Within the industry, English has a reputation for toughness. Does she believe her personality has changed over the years?

”I don`t know if it`s a function of being in this business, or having 120 people working for you, or the killing pressure of doing this-the high stakes-but I`m not that stars-in-her-eyes naive kid who came from Buffalo 20 years ago,” English says. ”I have a lot more edges to me. That`s why I wrote `Murphy.` I thought I was becoming that, and that it would be interesting to write a woman who was turning 40, and wondering what you do for an encore- where you find your joy in life.

”I really love what I do. That has never gone away,” English says.

”The infatuation with all of this is very much there. But I`m much more realistic about life, and maybe not such a dreamer anymore. And I just think maybe I`ve gotten tougher in a way that sometimes isn`t so good. And I stick up for myself a lot more-I say what`s on my mind.”

But with audiences, awards, and the advent of new ventures, she does acknowledge the toll that has come with the goal.

”What can I say? I have tons of money. I have a lot of clout. In order to get it I have sacrificed a lot of personal time,” English says. ”There definitely was a degree of strain in relationships with my family, who I suddenly forgot to call on holidays and birthdays.
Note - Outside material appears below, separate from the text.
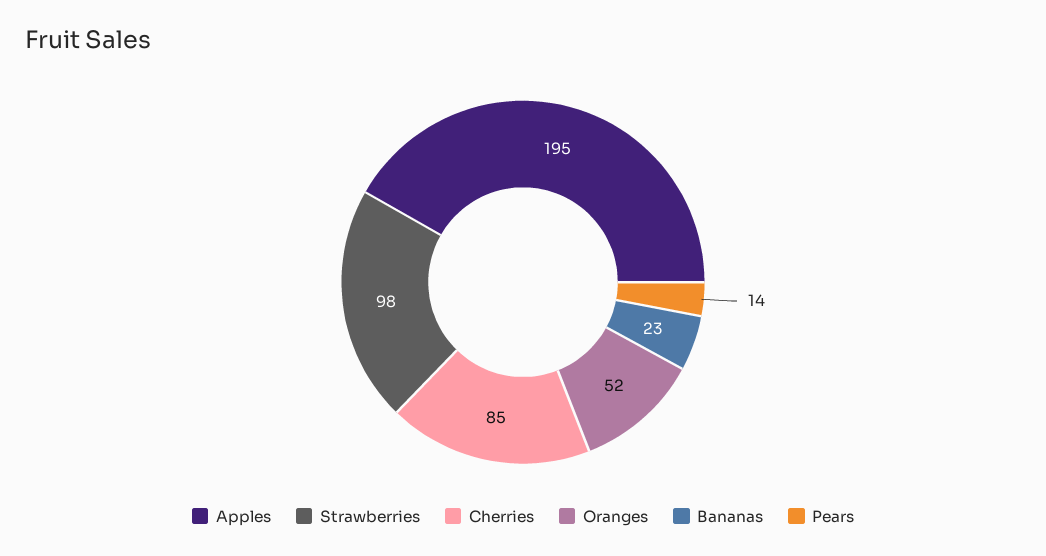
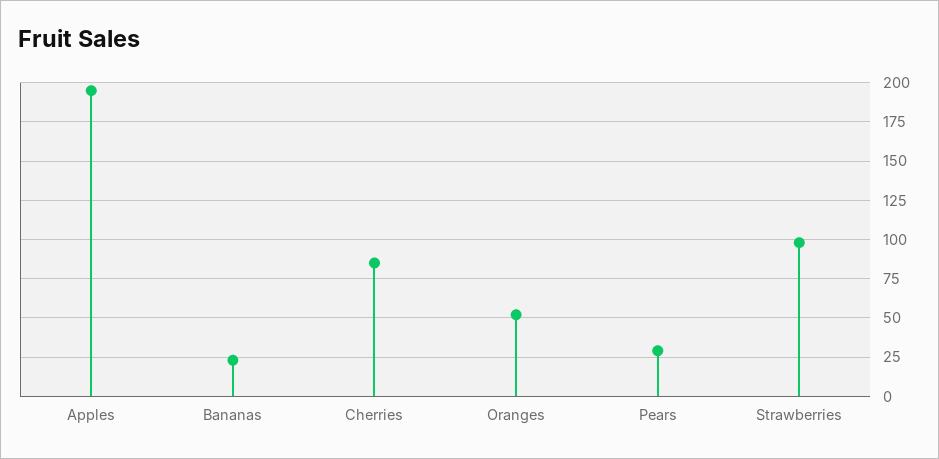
Pears: 14 -> 30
And when you`re married and working together, you do see each other every day at work and that`s great, but you have to learn how to leave the work there. I can`t remember any time recently when I`ve sat around and said, `OK, I`ve got nothing to do”`

One of English`s passions is dressing for success. It comes, she says,

”from a lifetime of buying shoes off a bargain table that were stuck together with string.” She also recalls attending a parochial high school with an affluent student body: ”I would look at their cable-knit sweaters and angora and cashmere, and I didn`t have it.”

With Murphy about to give birth (the season finale), what are English`s feelings about the subject in her own life?

”I don`t know if it`s in the cards. I don`t wake up in the morning and think, `Oh, my God, there`s something I really, really want a lot.` I do know that the gates are closing. I`m 43. I don`t feel a lot of pressure to make this decision. I always say, I`ll watch Murphy-I`ll see how she does!”